By Ohio.org Staff
Posted On: Feb 8, 2022
Len Komoroski's career was riding high when the calendar turned to 2003.
He and his family were living in Philadelphia with Len serving as senior vice president of business operations for the NFL's Philadelphia Eagles. The team had made the conference championship two years in a row and was expected to only get better.
"We were on top of the world in Philly," said Len.
But Len decided to take a new job in Cleveland, Ohio. The Cleveland Cavaliers franchise of the NBA recruited him as their president, and Len took a chance on Ohio.
At the time, the Cavaliers were last in the league in wins, attendance and revenue. But Len, who had previously spent time in the state with the Cleveland Lumberjacks hockey team, saw great potential.
"My wife and I are from Pittsburgh, and we knew having previously lived in Cleveland, that it was a lot like home. Authentic people with Midwestern charm. Cleveland has Lake Erie and so many other attractions," said Len.
His new employer also had potential. Len moved his family back to Cleveland in March 2003, and by June, the Cavaliers used the first pick of the draft on an 18-year-old named LeBron James. The Cavaliers have since made five NBA Finals appearances, winning the title in 2016. Today's team is on the upswing again with a new core of young and talented players.

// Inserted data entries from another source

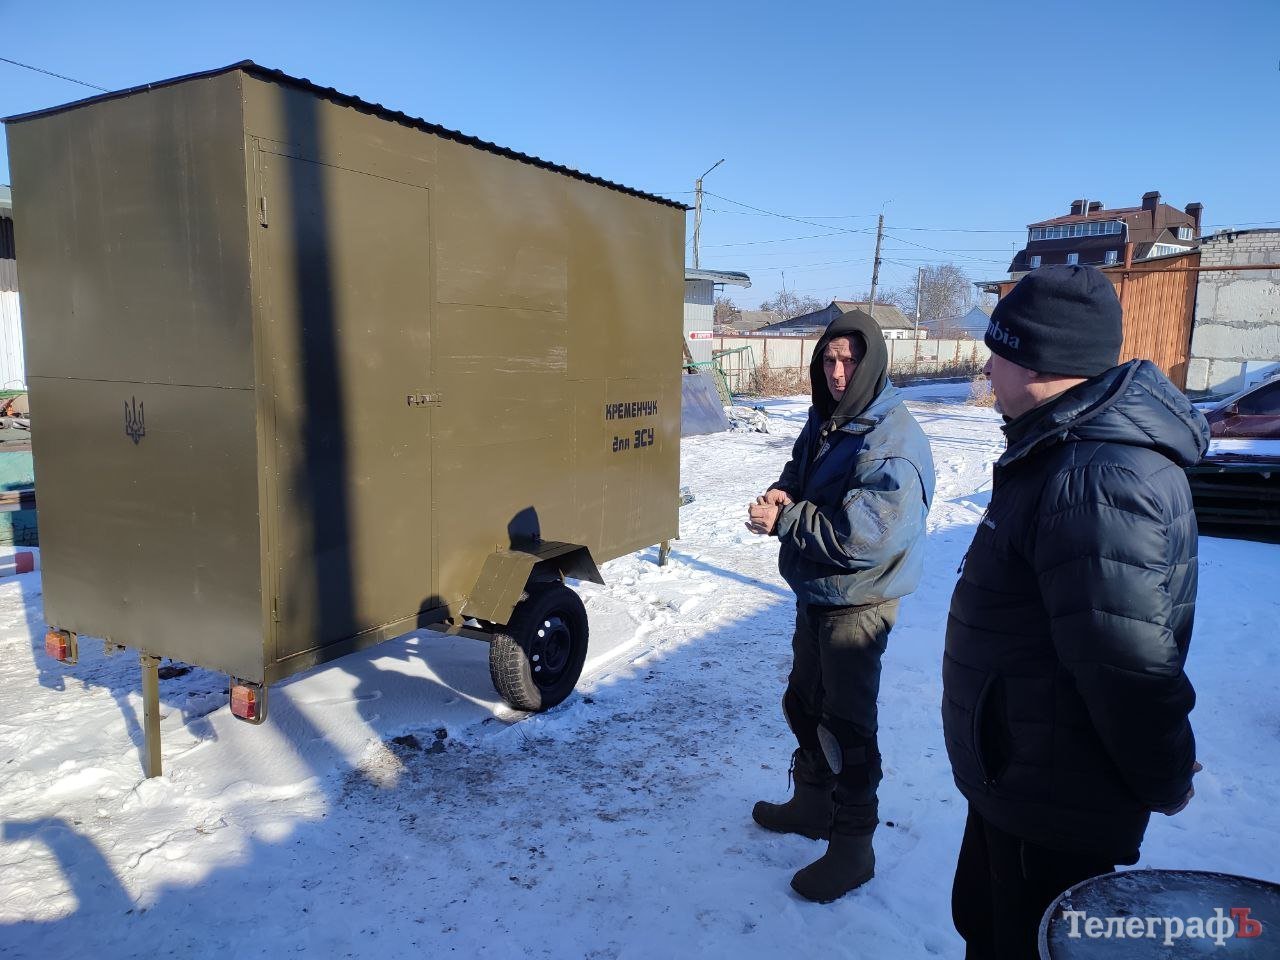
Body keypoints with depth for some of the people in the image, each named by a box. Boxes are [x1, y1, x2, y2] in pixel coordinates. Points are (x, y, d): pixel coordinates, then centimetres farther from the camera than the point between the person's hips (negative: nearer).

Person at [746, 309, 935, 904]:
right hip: (815, 593, 9)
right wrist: (783, 492, -5)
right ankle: (812, 803, 43)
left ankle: (852, 846, 21)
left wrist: (783, 521, -29)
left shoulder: (892, 442, -24)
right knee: (803, 703, 22)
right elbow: (801, 472, 19)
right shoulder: (825, 420, 5)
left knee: (847, 724, 2)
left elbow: (867, 536, -32)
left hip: (858, 603, -9)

Len has always seen Ohio in a positive light.
"One of our strengths is its diversity. We have so many urban areas and three major cities, but I love also going to Amish Country to experience a slower pace. The Cuyahoga Valley National Park and Ohio's state parks are some of the best in the country to experience through all four seasons. Ohio has so much to offer."

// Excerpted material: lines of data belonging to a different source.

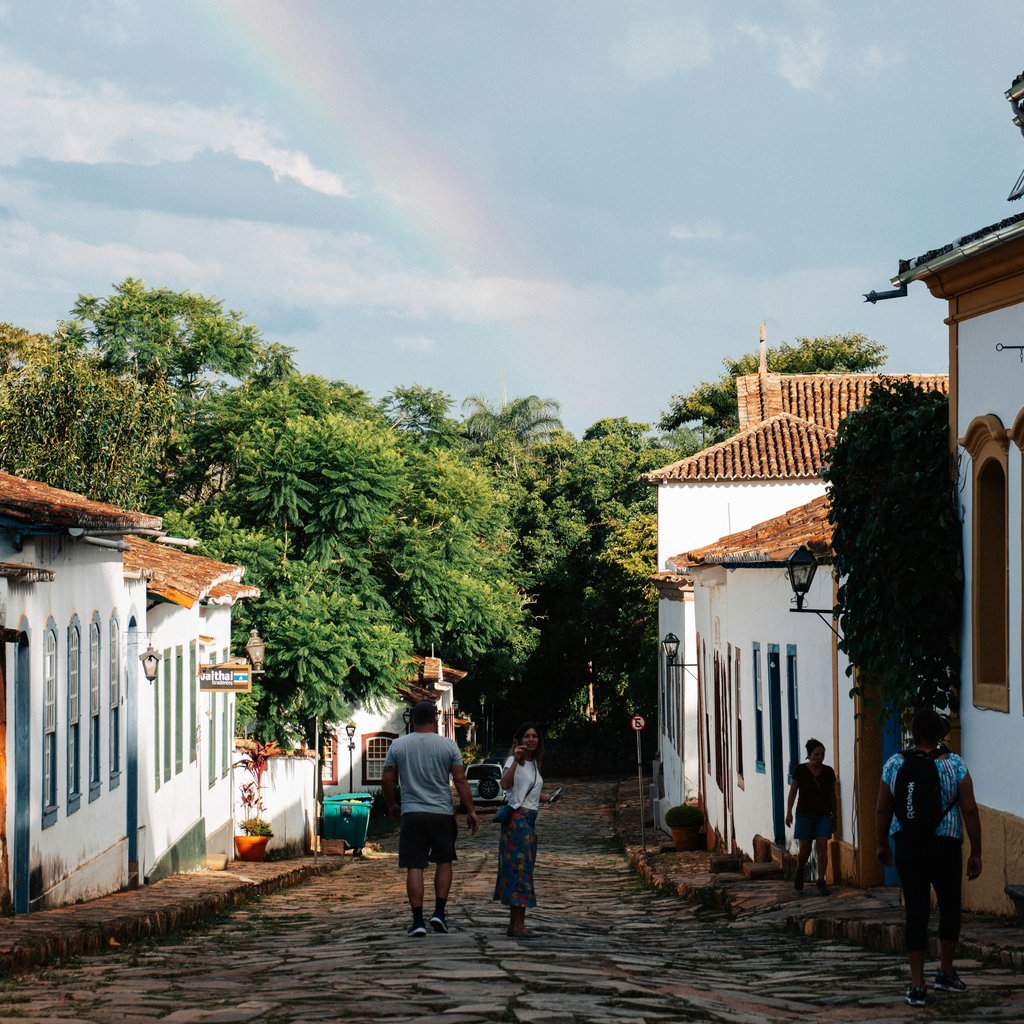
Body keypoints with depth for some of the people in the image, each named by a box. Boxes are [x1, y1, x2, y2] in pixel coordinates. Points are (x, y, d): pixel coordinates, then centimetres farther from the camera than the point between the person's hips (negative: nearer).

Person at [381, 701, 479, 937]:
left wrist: (391, 806, 20)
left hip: (412, 814, 0)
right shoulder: (448, 745, -1)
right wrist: (471, 811, 3)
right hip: (442, 813, 0)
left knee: (414, 867, 1)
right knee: (444, 861, 17)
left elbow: (386, 780, 5)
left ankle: (418, 921, -2)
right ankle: (439, 912, 8)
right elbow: (460, 780, -3)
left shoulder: (398, 745, 2)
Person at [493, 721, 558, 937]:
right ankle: (518, 924, -15)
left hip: (530, 820, 9)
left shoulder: (534, 764, 18)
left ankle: (515, 923, 13)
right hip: (517, 819, -9)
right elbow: (505, 784, -26)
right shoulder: (514, 761, -8)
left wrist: (547, 797, 15)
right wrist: (515, 760, -32)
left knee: (525, 868, 9)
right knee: (519, 867, -12)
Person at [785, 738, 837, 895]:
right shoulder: (800, 771, -5)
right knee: (805, 849, -1)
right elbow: (793, 792, -3)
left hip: (824, 815, 1)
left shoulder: (828, 772, 1)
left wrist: (834, 817, 13)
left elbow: (832, 796, 10)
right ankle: (800, 870, 31)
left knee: (822, 846, -10)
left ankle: (821, 882, -6)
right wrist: (789, 812, -12)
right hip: (805, 815, -1)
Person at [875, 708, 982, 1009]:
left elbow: (882, 810, 5)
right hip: (945, 847, -1)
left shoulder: (894, 765, 0)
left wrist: (882, 843, 19)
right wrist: (976, 853, -1)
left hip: (907, 846, 1)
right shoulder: (955, 765, -6)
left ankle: (917, 985, 1)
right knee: (950, 906, 19)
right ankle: (946, 972, 27)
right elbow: (970, 811, -7)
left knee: (916, 911, 3)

Having lived in Philadelphia, Chicago and Minneapolis, Len also appreciates the ease of in-state travel from city to city and the reasonable cost of living.
"The secret is out about Ohio as more and more people discover our state," said Len.
Len Komoroski (middle), CEO of the Cleveland Cavaliers, celebrates the announcement of the NBA All Star Game coming to Cleveland in Feb. 2022 with Cavs Chairman Dan Gilbert (left) and NBA Commissioner Adam Silver (right).
Big Events Shine Spotlight on Ohio
The four-straight NBA Finals appearances from 2014-17 offered billions around the world a chance to see Cleveland. The city also hosted the Republican National Convention in 2016, attracting roughly 50,000 attendees.
Len notes the many other major events hosted by Ohio that followed. Just in 2021, Ohio hosted the Rock & Roll Hall of Fame Induction, the NFL Draft, the Solheim Cup, the Pro Football Hall of Fame Induction and the NCAA Women's Volleyball Championships.
"These events are our window to the world to show off our waterfronts and all the other world-class assets. We're really proud of how people see our state."
In February 2022, Cleveland hosts the NBA All-Star Game at Rocket Mortgage FieldHouse, which will also serve as a celebration of the 75th anniversary of the league. The event is expected to bring $100 million of economic impact to northeast Ohio and offering a view of one of Ohio’s greatest assets to billions of people.
"I think people are optimistic about the present and future of our state. We have so much to look forward to. We're confident in ourselves as a place where you can live, work, learn and play, and I am excited to be a part of it," said Len.